Aufgaben =
a) Nenne alle Personen, die im Text über den Abend mit Mo Asumang namentlich vorkommen.
b) Gib aus dem Text über den Abend mit Mo Asumang den Abschnitt wortgetreu aus, der mit „Auch der stellvertretende“ beginnt und mit „unterstützen, betonte Zivkovic.“ endet.
c) Liefere die Fortsetzung des Textes über den Abend mit Mo Asumang, die an seinen letzten Satz anschließt.
=== Ausgewählter Textauszug ===
Aufgerufen hatten "Mergentheim gegen Rechts", die Friedrich-Ebert-Stiftung und auch die Stadt zu einem Film-, Lese- und Diskussionsabend. Gezeigt wurde Mo Asumangs Film "Die Arier", zudem las sie aus ihrem neuen Buch "Mo und die Arier" und stellte sich den Fragen des Publikums. Für die Kirchengemeinde begrüßte Dr. Mathias Borst die Besucher. "Es ist uns ein Anliegen, diese Veranstaltung mit Mo Asumang hier in unserem Gemeindezentrum zu haben. Wir stellen den Raum gerne zur Verfügung", sagte Borst. Das Thema sei wichtig, er freue sich auf einen "schönen und interessanten Abend".

 

Auch der stellvertretende Bürgermeister Klaus-Dieter Brunotte sah den Aufklärungs- und Diskussionsbedarf. "Wer hätte das gedacht? Das Thema Arier ist immer noch, ja leider schon wieder, aktuell." Er erwarte "viele gute Argumente gegen Rechts", sagte Brunotte. Und, um es vorwegzunehmen, die gab es dann auch. Bojena Zivkovic vom Landesbüro Stuttgart der Friedrich-Ebert-Stiftung verwies auf die nötige Aufklärung über Neonazis. "Das Erstarken der Rechtsextremen ist besorgniserregend", entschiedenes Handeln sei nötig, das wolle die FES unterstützen, betonte Zivkovic.
=== Datensätze ===
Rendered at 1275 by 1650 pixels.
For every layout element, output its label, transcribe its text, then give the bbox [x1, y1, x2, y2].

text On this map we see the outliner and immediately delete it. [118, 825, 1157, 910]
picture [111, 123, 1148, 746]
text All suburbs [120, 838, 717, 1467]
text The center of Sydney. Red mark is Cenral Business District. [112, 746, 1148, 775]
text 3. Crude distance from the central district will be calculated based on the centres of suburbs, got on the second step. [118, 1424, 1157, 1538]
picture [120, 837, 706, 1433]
===
Antworten =
a) Mo Asumang, Dr. Mathias Borst, Klaus-Dieter Brunotte, Bojena Zivkovic

b)
Auch der stellvertretende Bürgermeister Klaus-Dieter Brunotte sah den Aufklärungs- und Diskussionsbedarf. "Wer hätte das gedacht? Das Thema Arier ist immer noch, ja leider schon wieder, aktuell." Er erwarte "viele gute Argumente gegen Rechts", sagte Brunotte. Und, um es vorwegzunehmen, die gab es dann auch. Bojena Zivkovic vom Landesbüro Stuttgart der Friedrich-Ebert-Stiftung verwies auf die nötige Aufklärung über Neonazis. "Das Erstarken der Rechtsextremen ist besorgniserregend", entschiedenes Handeln sei nötig, das wolle die FES unterstützen, betonte Zivkovic.

c)
 

Als Mo Asumang 2014 mit ihrem Film "Die Arier" die Denkweisen von Rechtsextremen und Neonazis öffentlich machte, sorgte das für eine breite Diskussion. Und nicht umsonst ist der Film allen Opfern rechter Gewalt gewidmet. Den alltäglichen Rassismus hat Mo Asumang am eigenen Leib gespürt - und ist nach wie vor damit konfrontiert. Die Tochter einer Deutschen und eines Ghanaers war in der Schule "die einzige Schwarze", die Großmutter "war bei der SS und wollte sich umbringen, als ich zur Welt kam". Später aber hat sie die kleine Mo bestärkt, "da wurde sie zur Großmutter".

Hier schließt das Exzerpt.